Washington, Aug. 12 (RFE/RL) -- Russian Foreign Minister Yevgeny Primakov says Moscow will increase its efforts to counter American influence throughout the world, even though it would be doing so from a position of relative weakness.

In a wide-ranging interview with the Russian government newspaper "Izvestiya" published on Friday, Primakov claimed that his ministry -- and a new presidential Foreign Policy Council that it will dominate -- now have effective control over Moscow's foreign policy.

And that policy, Primakov said, would be designed to "defend Russia's national interests" and prevent the evolution of international relations into "a unipolar world under U.S. command."

Specifically, he argued that this tough stand, one that recalls the policy pursued by the Soviet government, would have three main features:

Primakov said that "Russia should be present as an active participant" throughout the world -- the Middle East, Asia, and everywhere else -- just as it did at the end of the Soviet period.

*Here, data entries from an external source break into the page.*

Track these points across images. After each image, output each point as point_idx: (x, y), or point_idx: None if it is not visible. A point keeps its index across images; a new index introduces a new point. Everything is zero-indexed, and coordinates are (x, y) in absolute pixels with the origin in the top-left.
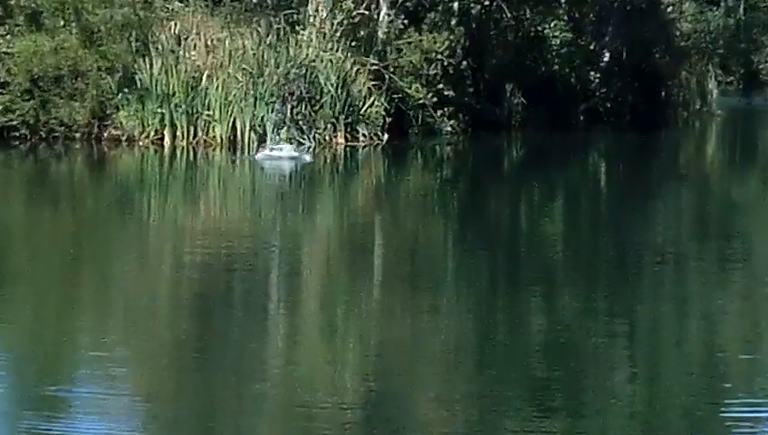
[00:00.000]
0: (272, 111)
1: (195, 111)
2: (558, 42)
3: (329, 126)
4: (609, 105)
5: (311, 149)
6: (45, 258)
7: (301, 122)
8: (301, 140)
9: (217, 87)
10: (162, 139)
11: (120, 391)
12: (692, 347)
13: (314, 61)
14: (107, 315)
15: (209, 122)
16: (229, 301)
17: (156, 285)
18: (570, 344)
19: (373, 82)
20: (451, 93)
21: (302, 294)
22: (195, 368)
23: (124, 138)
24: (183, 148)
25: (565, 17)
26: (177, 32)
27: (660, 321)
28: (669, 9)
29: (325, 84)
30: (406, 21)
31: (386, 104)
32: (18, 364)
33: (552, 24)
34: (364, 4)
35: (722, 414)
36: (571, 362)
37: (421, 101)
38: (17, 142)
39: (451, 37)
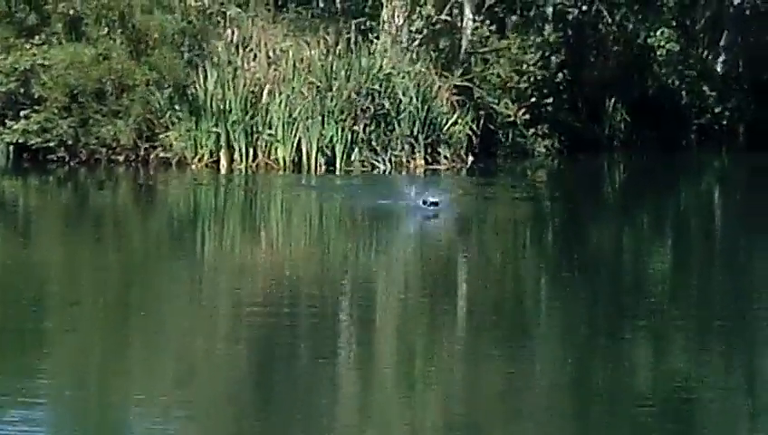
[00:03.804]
0: (342, 131)
1: (254, 130)
2: (665, 51)
3: (406, 147)
4: (725, 123)
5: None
6: (86, 304)
7: (374, 142)
8: (375, 163)
9: (280, 103)
10: (218, 162)
11: None
12: None
13: (390, 73)
14: (156, 374)
15: (271, 143)
16: (293, 355)
17: (211, 339)
18: (681, 402)
19: (457, 98)
20: (545, 110)
21: (376, 343)
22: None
23: (174, 160)
24: (241, 171)
25: (674, 23)
26: (235, 41)
27: None
28: None
29: (402, 100)
30: (493, 28)
31: (471, 123)
32: (63, 426)
33: (659, 32)
34: (446, 10)
35: None
36: (683, 423)
37: (511, 119)
38: (54, 166)
39: (548, 51)
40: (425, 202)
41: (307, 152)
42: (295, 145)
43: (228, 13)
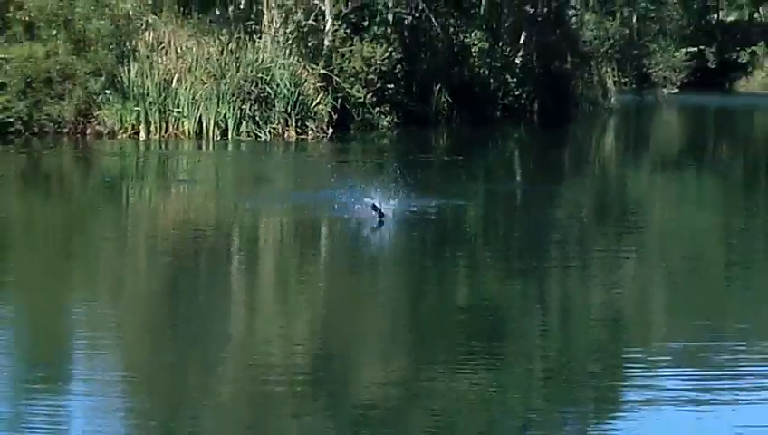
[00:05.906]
0: (233, 109)
1: (166, 108)
2: (478, 49)
3: (281, 121)
4: (522, 102)
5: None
6: (40, 247)
7: (257, 117)
8: (257, 133)
9: (186, 88)
10: (138, 132)
11: (101, 371)
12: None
13: (270, 65)
14: (92, 287)
15: (179, 118)
16: (194, 290)
17: (134, 267)
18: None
19: (320, 84)
20: (387, 93)
21: (261, 277)
22: (167, 347)
23: (106, 132)
24: (156, 140)
25: (484, 27)
26: (151, 40)
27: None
28: (573, 19)
29: (279, 85)
30: (348, 30)
31: (332, 102)
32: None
33: (473, 34)
34: (312, 16)
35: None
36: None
37: (361, 100)
38: (13, 137)
39: (390, 49)
40: (375, 208)
41: (206, 125)
42: (197, 120)
43: (146, 19)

Primakov argued that from now on, Moscow would no longer be willing to take on trust the oral promises and statements of Western officials. "Dialogue must be backed up, put on paper," the Russian foreign minister said. "On many occasions, they [Western diplomats] have told us one thing and then the opposite has happened."

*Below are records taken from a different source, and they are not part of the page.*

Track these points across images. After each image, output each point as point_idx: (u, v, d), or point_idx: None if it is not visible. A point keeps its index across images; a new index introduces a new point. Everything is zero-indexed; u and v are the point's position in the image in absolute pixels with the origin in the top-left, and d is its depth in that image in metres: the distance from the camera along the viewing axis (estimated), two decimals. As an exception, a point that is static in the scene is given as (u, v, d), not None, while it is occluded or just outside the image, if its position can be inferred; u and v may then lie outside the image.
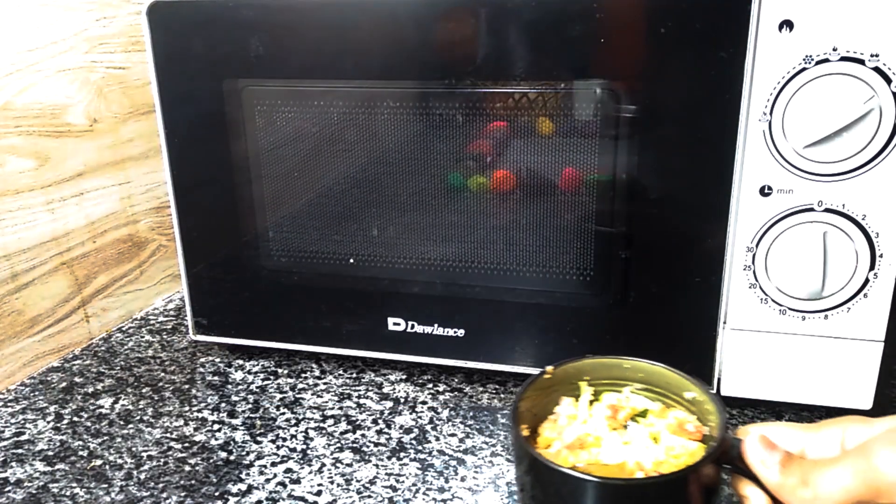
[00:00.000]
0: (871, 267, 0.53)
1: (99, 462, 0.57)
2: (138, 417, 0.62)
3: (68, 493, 0.53)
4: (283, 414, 0.62)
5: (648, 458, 0.43)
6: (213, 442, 0.59)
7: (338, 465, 0.56)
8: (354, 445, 0.58)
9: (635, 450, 0.44)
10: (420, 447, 0.58)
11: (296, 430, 0.60)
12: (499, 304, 0.62)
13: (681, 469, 0.41)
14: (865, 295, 0.54)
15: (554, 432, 0.47)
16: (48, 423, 0.62)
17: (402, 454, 0.57)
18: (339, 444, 0.58)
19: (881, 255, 0.53)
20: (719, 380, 0.59)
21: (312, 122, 0.62)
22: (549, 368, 0.48)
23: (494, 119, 0.58)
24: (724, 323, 0.58)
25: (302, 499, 0.52)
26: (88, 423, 0.62)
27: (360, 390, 0.66)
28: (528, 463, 0.42)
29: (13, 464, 0.57)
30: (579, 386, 0.50)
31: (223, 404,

Primakov stated that Moscow would continue to oppose vigorously any NATO enlargement to the East unless Moscow has a voice in the transformation of that alliance. "Only after that," the Russian foreign minister said, could anyone "tackle the question of whether or not to expand."

Noting that Moscow was pleased by recent Ukrainian statements that Kyiv had no plans to seek NATO membership, Primakov then staked out the hardest Russian line to date against Baltic membership in NATO. He said that "Russia is not just categorically, but ultra-categorically opposed to this."

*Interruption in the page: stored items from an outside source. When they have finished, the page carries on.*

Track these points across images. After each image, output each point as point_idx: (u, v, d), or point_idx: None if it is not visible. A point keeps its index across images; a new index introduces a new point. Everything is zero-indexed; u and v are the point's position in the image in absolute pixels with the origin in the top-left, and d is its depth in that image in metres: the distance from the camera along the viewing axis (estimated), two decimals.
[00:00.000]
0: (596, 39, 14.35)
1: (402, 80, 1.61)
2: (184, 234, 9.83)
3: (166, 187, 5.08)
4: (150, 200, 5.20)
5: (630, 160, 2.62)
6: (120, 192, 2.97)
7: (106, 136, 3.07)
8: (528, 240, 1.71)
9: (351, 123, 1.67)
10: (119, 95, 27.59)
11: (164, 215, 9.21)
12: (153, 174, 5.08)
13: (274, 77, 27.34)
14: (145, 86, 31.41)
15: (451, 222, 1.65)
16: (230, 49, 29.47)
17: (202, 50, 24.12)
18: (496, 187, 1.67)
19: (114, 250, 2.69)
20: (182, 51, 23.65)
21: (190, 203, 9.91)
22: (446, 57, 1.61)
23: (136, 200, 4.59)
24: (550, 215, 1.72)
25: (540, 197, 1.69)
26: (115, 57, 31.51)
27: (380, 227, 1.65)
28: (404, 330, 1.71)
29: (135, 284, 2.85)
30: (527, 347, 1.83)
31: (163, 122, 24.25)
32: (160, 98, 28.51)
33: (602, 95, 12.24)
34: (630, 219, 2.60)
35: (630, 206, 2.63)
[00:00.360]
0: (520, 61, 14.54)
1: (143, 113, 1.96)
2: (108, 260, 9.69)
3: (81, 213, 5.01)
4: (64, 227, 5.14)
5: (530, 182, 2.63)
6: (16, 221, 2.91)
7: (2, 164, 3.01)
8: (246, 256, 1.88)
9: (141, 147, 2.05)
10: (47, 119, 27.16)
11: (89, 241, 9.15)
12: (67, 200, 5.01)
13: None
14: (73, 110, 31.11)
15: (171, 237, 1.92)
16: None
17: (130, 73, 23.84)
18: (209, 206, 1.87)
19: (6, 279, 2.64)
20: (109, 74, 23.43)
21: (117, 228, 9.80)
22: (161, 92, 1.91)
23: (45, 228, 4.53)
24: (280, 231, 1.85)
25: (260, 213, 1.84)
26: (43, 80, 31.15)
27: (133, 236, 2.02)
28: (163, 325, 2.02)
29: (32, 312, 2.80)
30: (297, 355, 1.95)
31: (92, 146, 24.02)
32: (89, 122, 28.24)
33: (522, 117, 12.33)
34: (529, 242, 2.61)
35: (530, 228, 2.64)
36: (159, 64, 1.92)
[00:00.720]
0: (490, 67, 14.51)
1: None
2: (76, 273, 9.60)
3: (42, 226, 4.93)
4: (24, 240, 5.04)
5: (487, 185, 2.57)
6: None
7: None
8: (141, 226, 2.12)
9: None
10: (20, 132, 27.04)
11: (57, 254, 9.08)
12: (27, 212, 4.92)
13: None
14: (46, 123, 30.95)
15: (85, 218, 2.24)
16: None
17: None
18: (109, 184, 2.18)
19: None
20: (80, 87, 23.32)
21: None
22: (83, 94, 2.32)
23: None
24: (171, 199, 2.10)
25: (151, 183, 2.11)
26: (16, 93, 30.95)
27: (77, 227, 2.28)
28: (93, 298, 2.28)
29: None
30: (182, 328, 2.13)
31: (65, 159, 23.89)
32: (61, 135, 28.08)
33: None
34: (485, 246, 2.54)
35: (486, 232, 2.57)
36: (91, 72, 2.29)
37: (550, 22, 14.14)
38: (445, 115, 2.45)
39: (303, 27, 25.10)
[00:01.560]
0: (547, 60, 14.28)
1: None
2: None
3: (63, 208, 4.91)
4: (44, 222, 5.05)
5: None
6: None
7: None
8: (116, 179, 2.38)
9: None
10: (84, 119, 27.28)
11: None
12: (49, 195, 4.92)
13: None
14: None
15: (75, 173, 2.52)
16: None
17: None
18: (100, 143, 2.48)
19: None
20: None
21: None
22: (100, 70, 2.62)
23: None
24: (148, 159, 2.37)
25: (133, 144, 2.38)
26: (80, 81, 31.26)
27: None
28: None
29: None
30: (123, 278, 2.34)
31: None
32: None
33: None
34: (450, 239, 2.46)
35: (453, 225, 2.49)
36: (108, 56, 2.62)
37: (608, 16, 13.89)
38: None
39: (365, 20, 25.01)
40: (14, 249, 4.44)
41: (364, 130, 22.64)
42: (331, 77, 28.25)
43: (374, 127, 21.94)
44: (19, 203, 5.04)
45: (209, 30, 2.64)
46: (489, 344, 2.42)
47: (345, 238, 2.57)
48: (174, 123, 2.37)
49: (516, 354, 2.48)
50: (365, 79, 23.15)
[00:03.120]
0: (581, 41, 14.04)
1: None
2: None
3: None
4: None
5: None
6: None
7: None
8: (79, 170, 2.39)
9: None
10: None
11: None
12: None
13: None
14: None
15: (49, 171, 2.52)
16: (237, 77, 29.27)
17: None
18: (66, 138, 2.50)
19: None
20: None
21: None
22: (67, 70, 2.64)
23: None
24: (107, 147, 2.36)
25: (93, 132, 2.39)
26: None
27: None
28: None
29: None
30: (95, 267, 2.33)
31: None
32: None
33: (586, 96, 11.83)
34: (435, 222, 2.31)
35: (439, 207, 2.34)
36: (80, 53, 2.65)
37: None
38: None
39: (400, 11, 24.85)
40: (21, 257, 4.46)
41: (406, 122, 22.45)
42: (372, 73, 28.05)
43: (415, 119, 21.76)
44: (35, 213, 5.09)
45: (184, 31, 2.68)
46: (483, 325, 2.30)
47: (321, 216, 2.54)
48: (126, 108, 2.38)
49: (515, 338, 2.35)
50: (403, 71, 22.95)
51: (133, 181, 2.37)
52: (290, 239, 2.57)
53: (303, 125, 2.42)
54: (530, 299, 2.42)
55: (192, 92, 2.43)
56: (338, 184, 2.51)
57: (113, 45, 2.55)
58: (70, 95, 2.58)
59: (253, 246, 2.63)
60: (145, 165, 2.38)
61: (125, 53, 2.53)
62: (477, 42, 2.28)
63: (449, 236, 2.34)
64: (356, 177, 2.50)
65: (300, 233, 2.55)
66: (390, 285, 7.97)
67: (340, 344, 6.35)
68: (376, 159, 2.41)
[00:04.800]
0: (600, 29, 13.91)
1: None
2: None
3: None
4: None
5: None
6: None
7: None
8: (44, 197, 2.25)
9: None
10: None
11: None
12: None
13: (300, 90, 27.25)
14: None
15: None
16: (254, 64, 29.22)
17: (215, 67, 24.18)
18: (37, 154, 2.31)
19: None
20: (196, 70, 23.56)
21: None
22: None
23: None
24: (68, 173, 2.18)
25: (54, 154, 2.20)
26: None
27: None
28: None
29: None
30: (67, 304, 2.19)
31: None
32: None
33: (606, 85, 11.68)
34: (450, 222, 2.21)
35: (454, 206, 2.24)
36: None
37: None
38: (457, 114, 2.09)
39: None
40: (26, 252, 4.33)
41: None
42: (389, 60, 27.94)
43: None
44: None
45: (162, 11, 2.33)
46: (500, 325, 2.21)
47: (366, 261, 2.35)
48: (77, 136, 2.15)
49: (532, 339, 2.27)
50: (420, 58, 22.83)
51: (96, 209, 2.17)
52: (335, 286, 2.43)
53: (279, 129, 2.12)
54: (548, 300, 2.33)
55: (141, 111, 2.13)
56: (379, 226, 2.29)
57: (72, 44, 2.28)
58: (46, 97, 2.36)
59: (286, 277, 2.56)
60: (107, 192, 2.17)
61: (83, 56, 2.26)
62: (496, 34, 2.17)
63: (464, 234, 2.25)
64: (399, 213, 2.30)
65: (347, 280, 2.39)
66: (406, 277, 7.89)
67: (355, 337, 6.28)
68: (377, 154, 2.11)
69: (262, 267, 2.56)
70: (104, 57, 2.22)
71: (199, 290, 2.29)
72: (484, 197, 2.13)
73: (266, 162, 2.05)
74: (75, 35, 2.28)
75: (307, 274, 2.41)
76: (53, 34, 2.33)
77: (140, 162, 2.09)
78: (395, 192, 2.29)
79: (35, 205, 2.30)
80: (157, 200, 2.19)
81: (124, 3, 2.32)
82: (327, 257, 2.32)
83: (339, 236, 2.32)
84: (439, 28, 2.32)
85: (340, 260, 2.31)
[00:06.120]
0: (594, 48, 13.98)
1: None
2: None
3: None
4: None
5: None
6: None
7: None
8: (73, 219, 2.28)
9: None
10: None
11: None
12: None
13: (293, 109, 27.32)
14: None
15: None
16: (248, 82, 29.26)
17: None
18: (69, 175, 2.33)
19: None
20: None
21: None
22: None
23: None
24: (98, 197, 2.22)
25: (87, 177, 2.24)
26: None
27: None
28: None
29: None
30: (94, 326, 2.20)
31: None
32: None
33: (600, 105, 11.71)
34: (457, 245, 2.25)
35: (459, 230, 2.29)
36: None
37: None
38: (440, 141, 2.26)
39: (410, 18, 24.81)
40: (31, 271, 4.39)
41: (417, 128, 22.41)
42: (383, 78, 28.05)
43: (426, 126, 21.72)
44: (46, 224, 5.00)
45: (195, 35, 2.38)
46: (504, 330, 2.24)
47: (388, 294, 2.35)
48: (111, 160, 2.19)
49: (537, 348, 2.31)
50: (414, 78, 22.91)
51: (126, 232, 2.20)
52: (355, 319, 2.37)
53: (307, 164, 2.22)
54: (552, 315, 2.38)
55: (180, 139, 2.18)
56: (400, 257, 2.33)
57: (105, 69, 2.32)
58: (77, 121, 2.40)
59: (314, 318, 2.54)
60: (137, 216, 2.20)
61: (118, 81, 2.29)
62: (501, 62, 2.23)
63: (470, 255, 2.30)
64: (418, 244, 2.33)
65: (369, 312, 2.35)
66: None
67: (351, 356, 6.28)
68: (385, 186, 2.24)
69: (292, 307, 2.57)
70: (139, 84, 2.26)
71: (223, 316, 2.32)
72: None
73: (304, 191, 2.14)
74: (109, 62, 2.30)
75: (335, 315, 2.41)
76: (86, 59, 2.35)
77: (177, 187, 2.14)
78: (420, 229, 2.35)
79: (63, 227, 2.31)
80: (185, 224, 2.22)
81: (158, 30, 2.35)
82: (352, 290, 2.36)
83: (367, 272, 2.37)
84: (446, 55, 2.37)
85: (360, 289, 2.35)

And he stressed that Moscow's opposition to Baltic membership must not "'be interpreted as indirect consent on our part to other countries 'joining.'"

All three of these positions would seem to put Russia on a collision course with Washington and the West more generally -- even though Primakov went out of his way to say that "there has been progress in relations with the United States on many questions" and even though Moscow has found a common language with many in Europe who no longer "blindly follow the American line."

But as Primakov himself conceded, Moscow enters these upcoming foreign policy battles from a much "weakened" position. He acknowledged that "Russia cannot be compared with the Soviet Union, even in terms of military potential" and that Russia can no longer provide the assistance to many countries as it did in the past.

Moreover, he made the startling admission that his ministry had become now more successful in holding on to its officials than it had been under his predecessor, less because work there had become more interesting than because the ministry was now subsidizing their lunches and because they had fewer alternatives in the "now very fragile" Russian economy.

In sum, Primakov sketched out an ambitious program, one that recalls much from the Soviet past but also one that Moscow now has few chances to achieve. Unless, that is, other countries prove willing to sacrifice their interests in the face of Russian assertiveness.